Nowhere does it get stranger than when we mike an interview. We need good sound, but the fantasy side of the business requires that we hide the mike so the viewer can watch our stories without seeing cables. So in my time I’ve reached up the backs and fronts of both male and female subjects, dropped cables down the backs of their pants/skirts and retrieved cables from said locations.

Obviously I prefer shotgun and stick mikes, but they really don’t allow freedom of movement like a well-concealed lav (clip on) mike. So how do you tell someone you are about to really invade their personal space?

My first preference is to avoid personal contact – this works if the subject has a jacket or suit. Just clip the lav to the inner lapel and run the transmitter and cable down and clip on the waist. But sometimes circumstances require you to place your gear under the subject’s shirt or other clothing – where you have to get personal.
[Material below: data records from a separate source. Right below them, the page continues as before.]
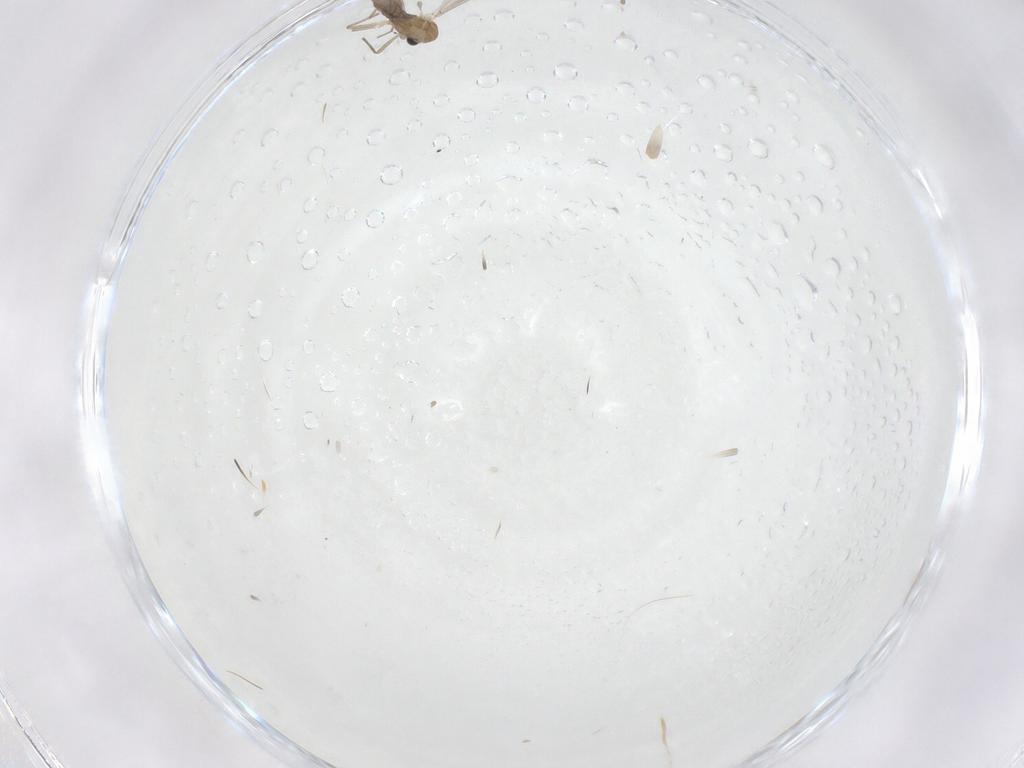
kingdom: Animalia
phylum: Arthropoda
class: Insecta
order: Diptera
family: Chironomidae
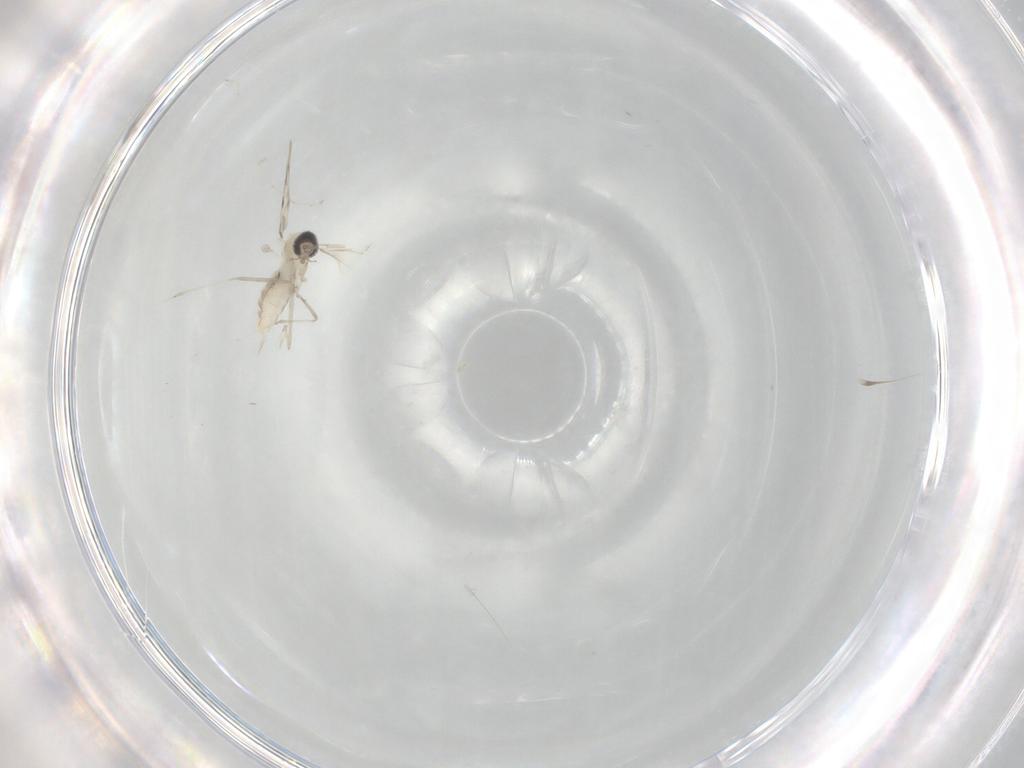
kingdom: Animalia
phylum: Arthropoda
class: Insecta
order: Diptera
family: Cecidomyiidae
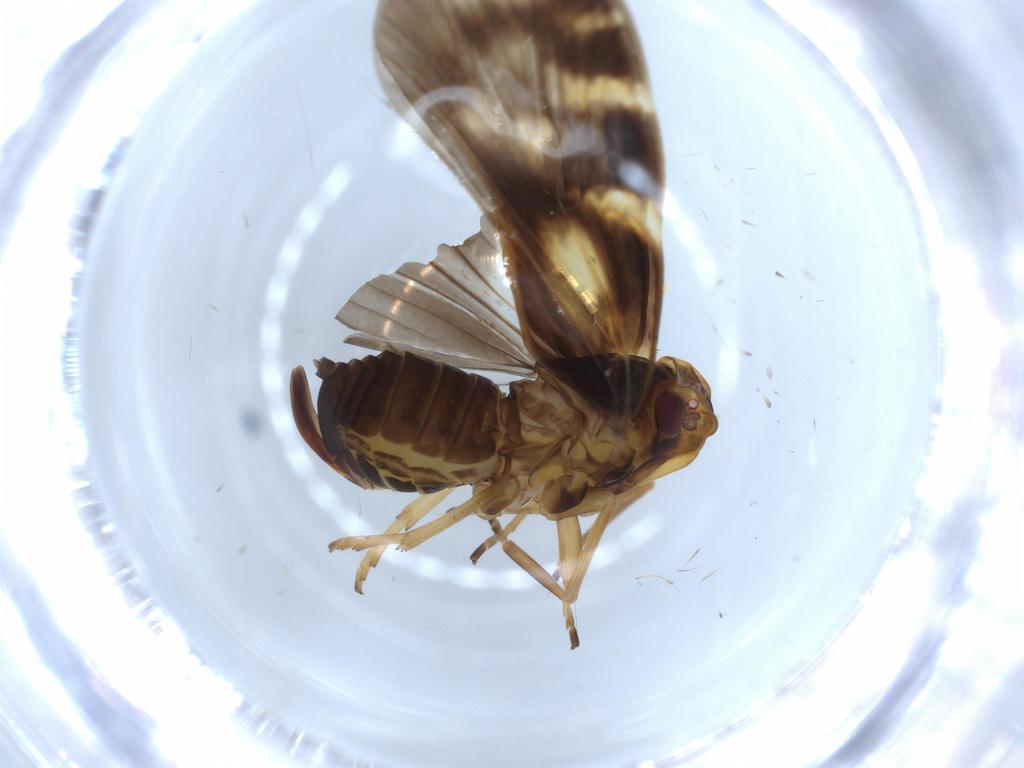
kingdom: Animalia
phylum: Arthropoda
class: Insecta
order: Hemiptera
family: Cixiidae
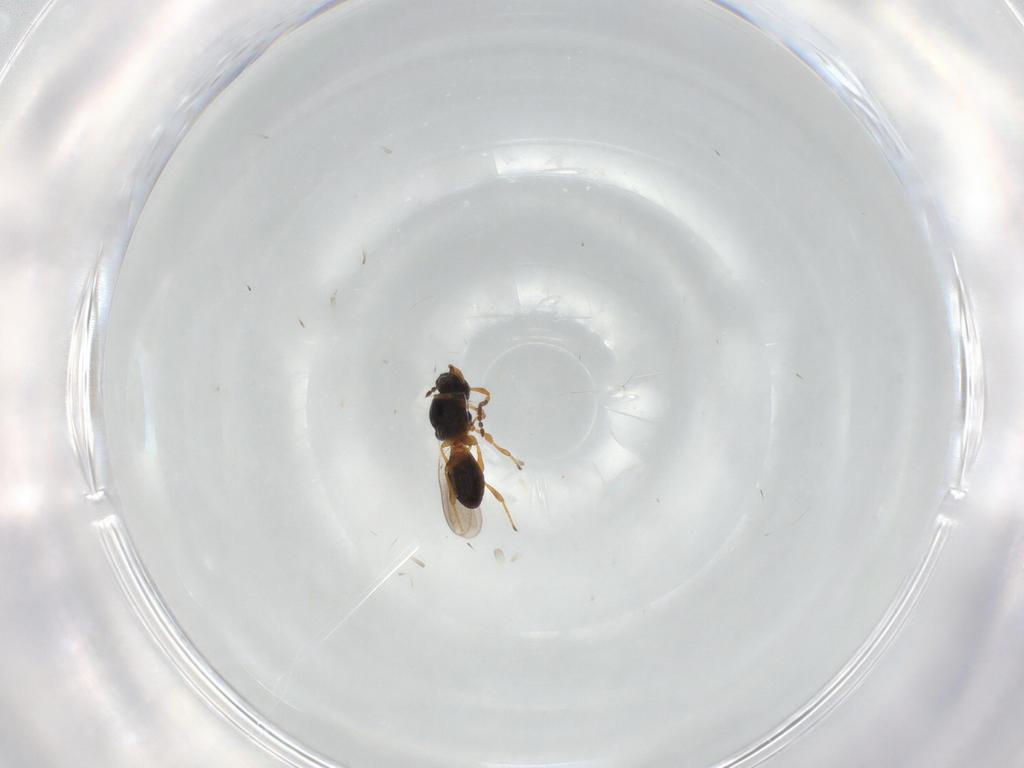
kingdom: Animalia
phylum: Arthropoda
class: Insecta
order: Hymenoptera
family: Platygastridae
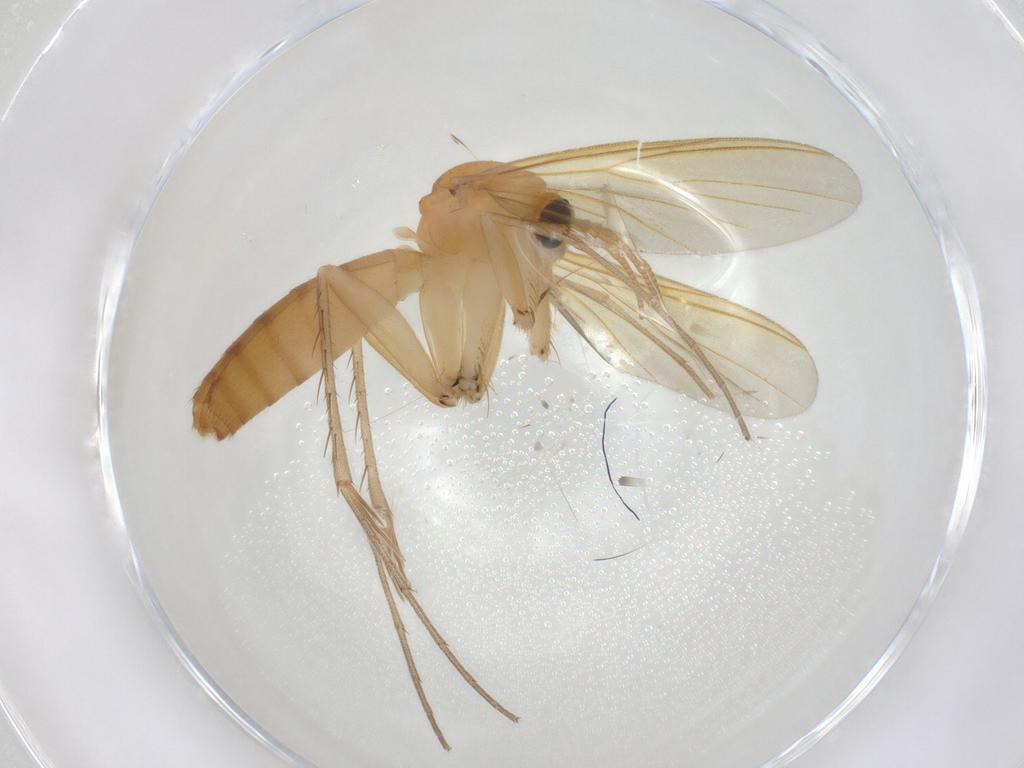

First have the right attitude – be objective. As I walk up to the subject, I say, “Excuse me, but I have to attach this mike to you. We need to conceal the cables, so may I drop it down the back of your shirt?” Generally I am ready to perform the act at this point and most of the time I get the nod of consent. As I begin my maneuvers, I explain what I am doing at each step, so that there are no suprises. And here it is:

I’m pulling the back of your shirt away and dropping the wireless transmitter (or cable for the mike). It may feel a bit cold.
Now I have to reach under the bottom or your shirt to retrieve the transmitter/cable. Next I’m going to have to clip the transmitter to your pants (or put in a pocket or whatever action I need to do).
All right, now I have to adjust the mike. Let me clip it on your collar and hide the cable. I may need to use a bit of tape to make certain it doesn’t slip.
Great – that’s it. Could you talk for a minute so I can get a sound check?

Get the idea? Talking the subject through the process educates them and tells them exactly what you are doing as you do it and there are no surprises. Keeping your voice objective removes any tension they might have that you have other motives. Kind of like a doctor as she does an intimate exam. You have a job to do and you’re a pro.

Sometimes the subject may not be comfortable with you placing the mike – so you have to let them do it. Just explain why you need to hide the mike and cable and tell them what to do. You’ll probably have to position the mike before doing the sound check.

Retrieving the mike is pretty easy – tell your subject you are going to pull the transmitter cable out and then either unclip the mike and gently pull it down the back of the shirt or pull the transmitter up the back of the shirt.

Why not have the subject do it every time? First – they are amateurs and I don’t want them damaging my wireless gear. It’s expensive. If they place the mike, most of them won’t place it properly and I have to put it where it needs to be once they’ve placed the transmitter. I can do it in half the time or less than they can. This is especially important in news – time is critical.

News photogs all have at least one fun story about wireless mikes. I’ve found that people who are “professional interviews” – politicians and others who are interviewed frequently, often begin unbuttoning their shirts when they see the mike coming.

Shotgun mikes and stick mikes require a different approach. More on that later.